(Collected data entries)
☆ ☆ ☆

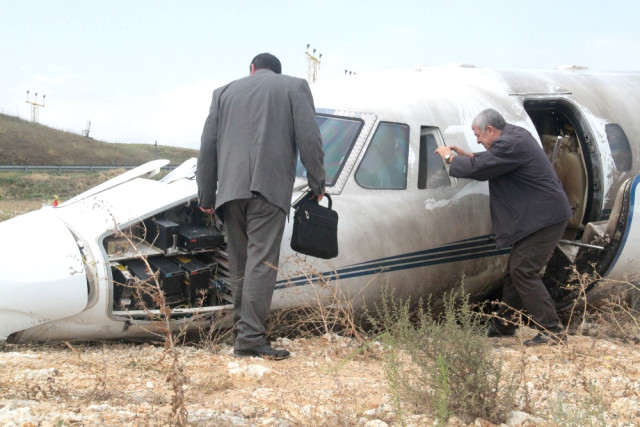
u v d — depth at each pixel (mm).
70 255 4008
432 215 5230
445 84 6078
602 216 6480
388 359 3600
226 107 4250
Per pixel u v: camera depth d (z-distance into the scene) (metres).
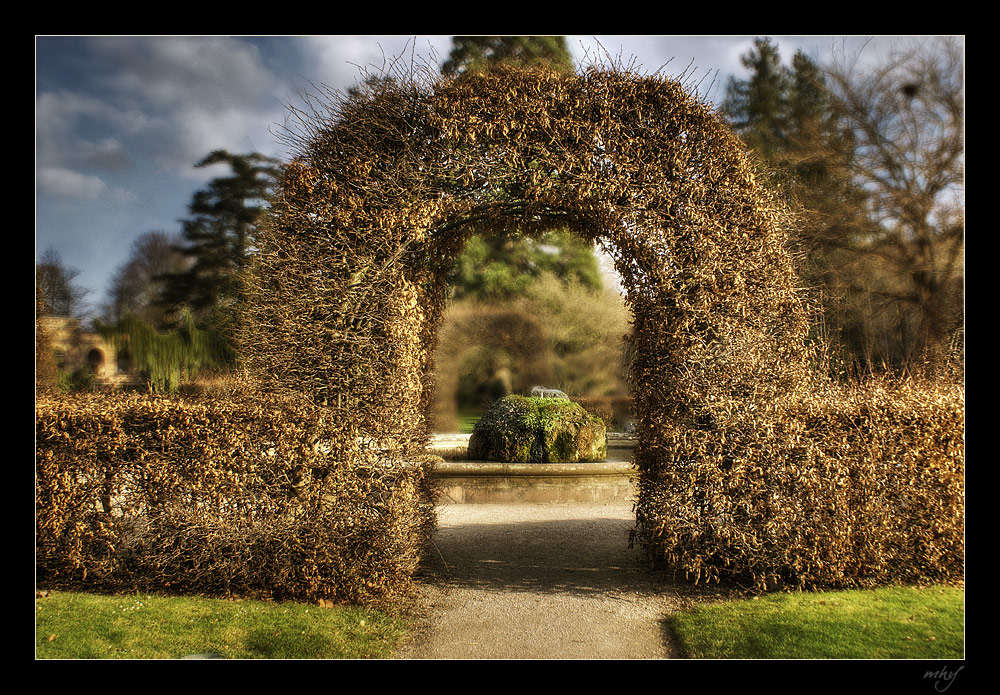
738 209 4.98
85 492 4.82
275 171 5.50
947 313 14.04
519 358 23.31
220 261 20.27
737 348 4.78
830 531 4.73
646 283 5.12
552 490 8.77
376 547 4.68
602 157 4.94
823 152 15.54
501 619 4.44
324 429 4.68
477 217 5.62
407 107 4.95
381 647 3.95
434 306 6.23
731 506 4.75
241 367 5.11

☆ ☆ ☆

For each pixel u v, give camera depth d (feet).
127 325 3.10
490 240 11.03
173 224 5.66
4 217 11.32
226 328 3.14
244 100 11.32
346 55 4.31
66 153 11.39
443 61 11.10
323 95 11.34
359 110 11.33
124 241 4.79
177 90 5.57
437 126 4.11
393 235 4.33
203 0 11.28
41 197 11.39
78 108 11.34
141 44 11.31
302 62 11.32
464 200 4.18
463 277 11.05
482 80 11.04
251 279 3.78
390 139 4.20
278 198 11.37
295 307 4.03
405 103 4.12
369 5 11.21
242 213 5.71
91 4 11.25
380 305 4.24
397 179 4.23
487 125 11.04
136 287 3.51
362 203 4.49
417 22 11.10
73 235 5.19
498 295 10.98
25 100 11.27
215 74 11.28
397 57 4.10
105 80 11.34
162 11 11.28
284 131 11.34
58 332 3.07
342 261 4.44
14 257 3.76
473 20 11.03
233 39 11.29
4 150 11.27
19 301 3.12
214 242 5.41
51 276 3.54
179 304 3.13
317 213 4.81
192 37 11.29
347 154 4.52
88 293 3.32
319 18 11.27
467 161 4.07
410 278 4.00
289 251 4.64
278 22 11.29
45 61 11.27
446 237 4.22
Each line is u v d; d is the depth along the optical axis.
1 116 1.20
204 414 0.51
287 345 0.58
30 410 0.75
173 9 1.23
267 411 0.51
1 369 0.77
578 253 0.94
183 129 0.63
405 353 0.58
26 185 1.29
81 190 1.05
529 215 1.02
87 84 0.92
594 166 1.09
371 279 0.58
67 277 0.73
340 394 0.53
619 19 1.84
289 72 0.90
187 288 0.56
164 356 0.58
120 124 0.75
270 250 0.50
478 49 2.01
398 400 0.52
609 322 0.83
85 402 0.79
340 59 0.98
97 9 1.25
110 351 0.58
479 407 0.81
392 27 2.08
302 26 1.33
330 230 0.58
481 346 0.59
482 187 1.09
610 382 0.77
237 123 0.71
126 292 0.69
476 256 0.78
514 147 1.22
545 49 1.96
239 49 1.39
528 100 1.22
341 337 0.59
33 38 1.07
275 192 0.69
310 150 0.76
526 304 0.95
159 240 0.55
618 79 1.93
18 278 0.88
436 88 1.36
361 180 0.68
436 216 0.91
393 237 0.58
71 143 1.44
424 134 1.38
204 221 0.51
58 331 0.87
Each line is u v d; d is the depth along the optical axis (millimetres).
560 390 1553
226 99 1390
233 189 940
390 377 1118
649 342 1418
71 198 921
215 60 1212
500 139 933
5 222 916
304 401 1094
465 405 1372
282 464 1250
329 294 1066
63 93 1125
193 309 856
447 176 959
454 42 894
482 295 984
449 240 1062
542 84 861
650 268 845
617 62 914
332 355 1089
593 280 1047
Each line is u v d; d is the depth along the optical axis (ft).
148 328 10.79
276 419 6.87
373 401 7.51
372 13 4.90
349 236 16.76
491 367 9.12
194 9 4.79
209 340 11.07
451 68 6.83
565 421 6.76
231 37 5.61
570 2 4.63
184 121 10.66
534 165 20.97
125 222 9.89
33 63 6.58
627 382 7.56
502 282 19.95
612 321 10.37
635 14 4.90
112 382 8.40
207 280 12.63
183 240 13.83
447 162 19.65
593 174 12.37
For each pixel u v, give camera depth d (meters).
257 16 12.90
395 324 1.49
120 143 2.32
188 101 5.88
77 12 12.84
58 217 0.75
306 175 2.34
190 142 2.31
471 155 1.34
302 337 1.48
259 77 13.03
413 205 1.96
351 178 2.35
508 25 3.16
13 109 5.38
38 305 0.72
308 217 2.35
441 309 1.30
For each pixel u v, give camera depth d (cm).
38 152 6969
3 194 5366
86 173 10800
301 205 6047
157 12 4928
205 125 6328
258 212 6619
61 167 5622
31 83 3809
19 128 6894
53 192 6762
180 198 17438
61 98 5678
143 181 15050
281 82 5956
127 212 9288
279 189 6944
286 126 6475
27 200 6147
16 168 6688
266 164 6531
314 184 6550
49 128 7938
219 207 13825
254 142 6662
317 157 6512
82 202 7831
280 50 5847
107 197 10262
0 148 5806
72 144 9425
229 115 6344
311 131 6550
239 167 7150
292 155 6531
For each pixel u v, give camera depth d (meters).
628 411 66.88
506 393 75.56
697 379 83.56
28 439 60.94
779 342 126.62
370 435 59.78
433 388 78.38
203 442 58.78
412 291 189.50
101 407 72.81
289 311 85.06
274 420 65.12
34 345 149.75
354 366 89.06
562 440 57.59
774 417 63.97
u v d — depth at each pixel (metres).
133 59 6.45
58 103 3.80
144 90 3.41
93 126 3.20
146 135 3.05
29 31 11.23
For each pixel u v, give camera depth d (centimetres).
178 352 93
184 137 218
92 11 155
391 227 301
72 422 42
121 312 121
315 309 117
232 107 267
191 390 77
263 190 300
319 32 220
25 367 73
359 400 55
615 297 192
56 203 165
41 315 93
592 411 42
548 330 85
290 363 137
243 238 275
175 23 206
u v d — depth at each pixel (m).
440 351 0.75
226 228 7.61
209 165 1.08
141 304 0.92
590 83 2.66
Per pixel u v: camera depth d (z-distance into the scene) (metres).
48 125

☆ ☆ ☆

◆ Exercise aim: Set down, unchanged, only those lines above that fall between the line with "259 77 13.03" and the line with "697 379 83.56", the two end lines included.

◆ Response below:
259 77 13.03
413 205 1.96
351 178 2.35
508 25 3.16
13 109 5.38
38 305 0.72
308 217 2.35
441 309 1.30
For each pixel u v, give camera depth d (cm).
38 152 6969
3 194 5366
86 173 10800
301 205 6047
157 12 4928
205 125 6328
258 212 6619
61 167 5622
31 83 3809
19 128 6894
53 192 6762
180 198 17438
61 98 5678
143 181 15050
281 82 5956
127 212 9288
279 189 6944
286 126 6475
27 200 6147
16 168 6688
266 164 6531
314 184 6550
49 128 7938
219 207 13825
254 142 6662
317 157 6512
82 202 7831
280 50 5847
107 197 10262
0 148 5806
72 144 9425
229 115 6344
311 131 6550
239 167 7150
292 155 6531
For each pixel u v, give camera depth d (meters).
628 411 66.88
506 393 75.56
697 379 83.56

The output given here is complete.